Wednesday, August 15, 2007

Online Product Reviews and ExpoTV.com


Late last month Walmart.com launched product reviews on its website. According to Cathy Halligan, Walmart CMO, almost 75% of Wal-Mart’s 130 million customers are online (surprise?) and Wal-Mart was losing an opportunity to engage the consumer by not providing product reviews. To encourage feedback, Wal-Mart will email the customer an invitation to post a review after they make a purchase. The trend with online product reviews seems to now be irreversible. Take it one step further - enter ExpoTV.com

ExpoTV figured out a way to take advantage of two of the Internet’s bigger trends: consumer-generated product reviews and video. ExpoTV.com, (Expo Communications) is a site that creates a forum for consumers to upload video reviews of their favorite products and today boasts more than 55,000 video product reviews. Instead of just reading peer reviews of products visitors of the site can watch as fellow consumers go on about the good, the bad, and the ugly of a product.

The site offers many of the current tools of a social based internet user by providing reviews and ratings of the video, you can tag the video, embed the video, a profile of the video creator, you can subscribe to the creator, send him an email and add him to your friends.
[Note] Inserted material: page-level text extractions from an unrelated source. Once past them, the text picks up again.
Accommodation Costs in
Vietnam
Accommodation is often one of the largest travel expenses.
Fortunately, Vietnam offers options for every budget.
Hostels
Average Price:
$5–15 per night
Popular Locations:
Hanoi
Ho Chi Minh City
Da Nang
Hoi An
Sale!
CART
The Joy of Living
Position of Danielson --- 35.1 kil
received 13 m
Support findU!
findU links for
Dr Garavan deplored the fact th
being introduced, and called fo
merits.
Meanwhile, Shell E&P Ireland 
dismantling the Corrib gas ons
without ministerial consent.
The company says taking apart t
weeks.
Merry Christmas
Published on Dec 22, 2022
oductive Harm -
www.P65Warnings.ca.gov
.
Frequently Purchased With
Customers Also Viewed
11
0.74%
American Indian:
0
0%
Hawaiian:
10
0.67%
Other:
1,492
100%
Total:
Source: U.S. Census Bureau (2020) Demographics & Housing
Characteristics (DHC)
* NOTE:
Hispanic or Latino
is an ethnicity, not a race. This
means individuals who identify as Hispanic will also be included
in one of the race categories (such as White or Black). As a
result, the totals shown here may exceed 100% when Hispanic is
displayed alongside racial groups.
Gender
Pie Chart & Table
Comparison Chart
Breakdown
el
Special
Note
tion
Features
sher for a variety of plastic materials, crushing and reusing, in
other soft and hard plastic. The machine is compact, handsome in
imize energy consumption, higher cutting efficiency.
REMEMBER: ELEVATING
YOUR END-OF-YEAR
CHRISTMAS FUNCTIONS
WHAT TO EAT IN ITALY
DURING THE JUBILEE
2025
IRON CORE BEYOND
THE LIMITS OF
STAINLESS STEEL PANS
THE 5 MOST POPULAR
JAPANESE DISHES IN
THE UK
The above image is the "GoGetItMan" reviewing a pair of retro Air Jordans. A quick search found reviews for Kraft, Nestle, Apple, Dell, Aquafresh toothpaste, HP Printers and bike tires. You can also search by category.

Enter Blinkx. While we are on the subject of new internet video sites - for those looking for another venue to watch news or video check it out. With a much more professional look and current news video - I'm sold. You can watch todays news or search for news about a topic or from a particular geography - and if you are missing your favorite TV shows during the dry TV months of summer - yes, blinkx has them. The group started in 2004 and IPO'd in May of this year on the London Stock Exchange all the while indexing over 14 million hours of video. The site has some really cool widgets ( I added one to this site...see the little TV?).

I wonder what the powers that be have in mind for online video-sharing. Will YouTube diminish as a sort of catch-all? Thoughts?